Hawkins Bolden: A Mind’s Eye and Searching Hands See

Hawkins Bolden: A Mind’s Eye and Searching Hands See

Article by  Kathy Johnson Bowles 

Writing about seeing an exhibition of works by a blind artist presents a metaphysical conundrum. While Hawkins Bolden (1914-2005) only experienced his work by touching, the visitor to the exhibition, Hawkins Bolden: Scarecrows, at Shrine in New York City only experienced the works visually. The gap between knowing and understanding the work at times represents a great chasm filled with awe and wonder.

Curated by Shrine owner Scott Odgen, the exhibition, held April 9 through May 15, 2021, featured 20 works by Bolden. The exhibition took the viewer on a mind-bending journey that revealed the power of sightless vision and soulful touch.

The journey to understand Hawkins Bolden’s raw, abstracted, and terrifying faces and figures begins with the knowledge of his life and the circumstances leading to creating the work. Bolden, of African American, Creole, and Native American descent, was born and lived in the Bailey’s Bottom area of Memphis, Tenn. At the age of seven or so, he was hit on the back of the head with a baseball bat while playing catcher. Bolden stood up to catch an errant pitch, and the batter swung. After the injury, he suffered blackouts and seizures. One such bout left him lying motionless in a field staring at the sun. The damage to his eyes left him blind.

For much of his adult life, Bolden lived with his sister, Elizabeth, in a dilapidated house in Memphis. In the film Make by Scott Ogden and Malcolm Hearn, Bolden’s life circumstances of abject poverty are apparent in his frayed clothing and his cobbled-together existence.

Bolden’s positive nature and his persistence to create is in stark contrast with his sister, who he described as liking whiskey and recalled her often saying, “Shut up blind mother fucker.” Nevertheless, Bolden’s need to create and be active prevailed. Spurred by his niece, Verna Billings, he found meaning and purpose in creating scarecrows for his subsistence garden of tomatoes, hot peppers, and collard greens.

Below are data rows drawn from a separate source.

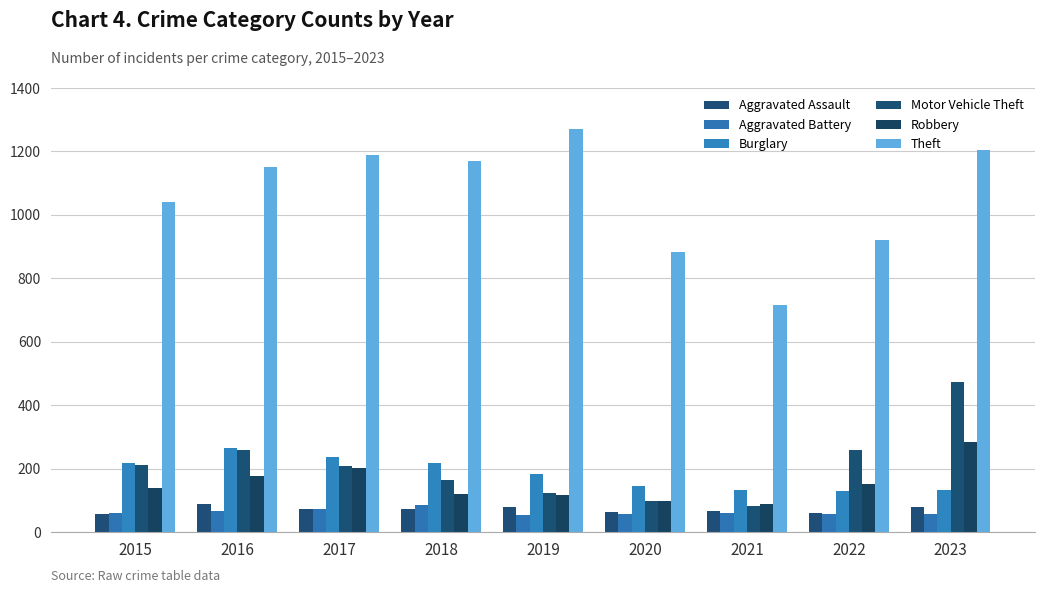

What is the value of the Aggravated Battery bar at the 1st from the left?

60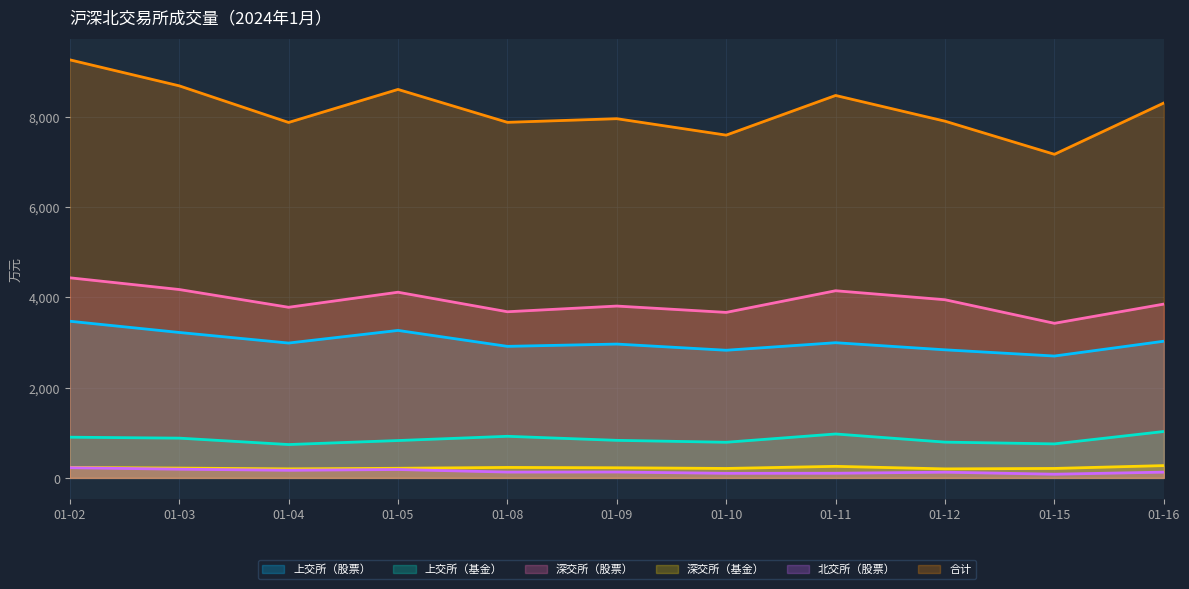

How many interior local peaks does the 合计 series have?

3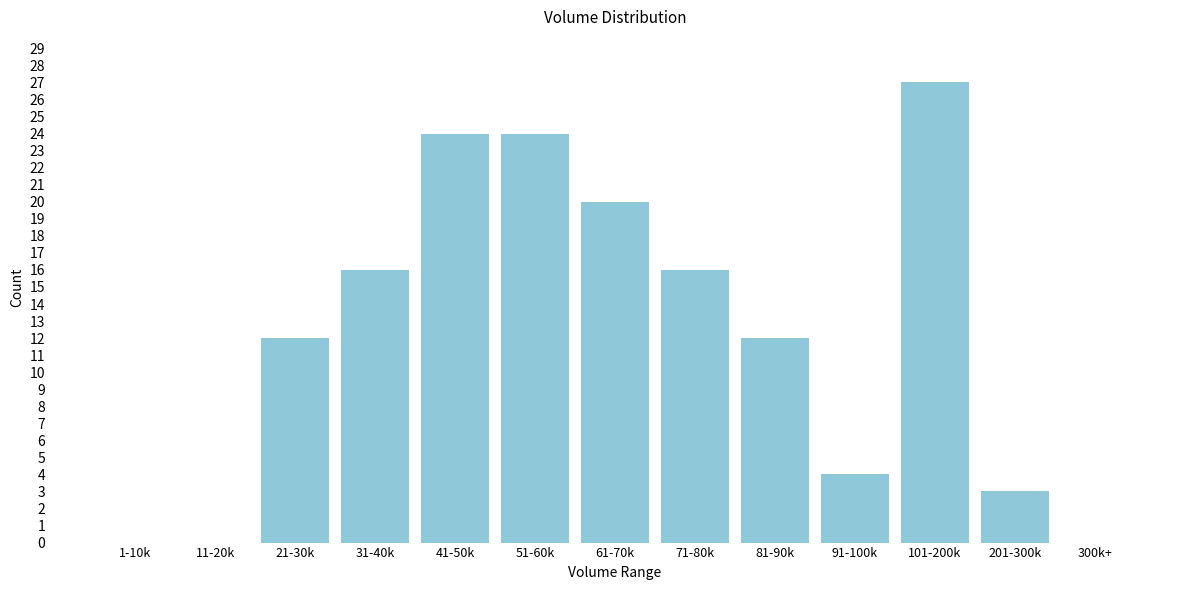

Reading left to right, list all the values displayed in this chart.

1-10k=0	11-20k=0	21-30k=12	31-40k=16	41-50k=24	51-60k=24	61-70k=20	71-80k=16	81-90k=12	91-100k=4	101-200k=27	201-300k=3	300k+=0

In the film Make, we learn Bolden traversed alleyways and roadsides in his neighborhood, picking up dusty, discarded scraps. We watch in horror and fascination Bolden wielding a power drill or a hacksaw (sometimes just a saw blade), squatting on the floor of the kitchen, living room or bedroom, to create his scarecrows. A dented pot or frying pan becomes a face with piercing holes for the eyes. A split piece of hose or dirty remnant of carpet becomes a mocking tongue sticking out. A discarded artificial Christmas tree branch becomes a shock of hair.

Pieces of lumber lashed or nailed together become a figure. Each element added over time to Bolden’s garden created a complicated, almost chaotic performance of “bodies” in his parched parcel of land.

The facts of Bolden’s materials and methods, voice and values, nature, and being in the world alter and enhance the viewer’s experience with works on exhibition at Shrine.

The viewer walked into an air-conditioned East Village gallery and found the discreet remnants of the world Bolden created in his garden in the 1980s and 1990s.

Each piece, exquisitely displayed like a sacred relic against a clean white wall, reads like a homage to Bolden. Some pieces are displayed like a single masterpiece on a wall, such as with a worn, gray metal trash can lid with raised concentric circles, punctuated with holes and pieces of cobalt blue shag carpet. Elsewhere a series of Bolden’s scarecrows seem to march across a platform as if in the midst of a ritual.

At first, the viewer might imagine the works as tests of artistic theory and practice by the hands of a learned Abstract Expressionist. But, no, there is no “artist” who compares to the authenticity of Bolden’s haunting vision. How could they? Bolden’s work is the result of lived experience. No matter how much one might try, a seeing person could have never seen what Bolden’s mind’s eye and his searching hands saw in these humble materials. His scarecrows are totems and talismans replete with spiritual power. Now, some 16 years after his death, the viewer is left with a few of Hawkins Bolden’s powerful assemblages.

While it is true that the antiseptic white walls of a New York City air-conditioned gallery are a far cry from the oppressive heat, humidity, and dust of a Southern town in the summer, Shrine presented Hawkins Bolden works with a deep sense of respect. Hawkins Bolden’s place in the artistic world as a genius of powerful abstraction is secure.

KATHY JOHNSON BOWLES is an artist and scholar.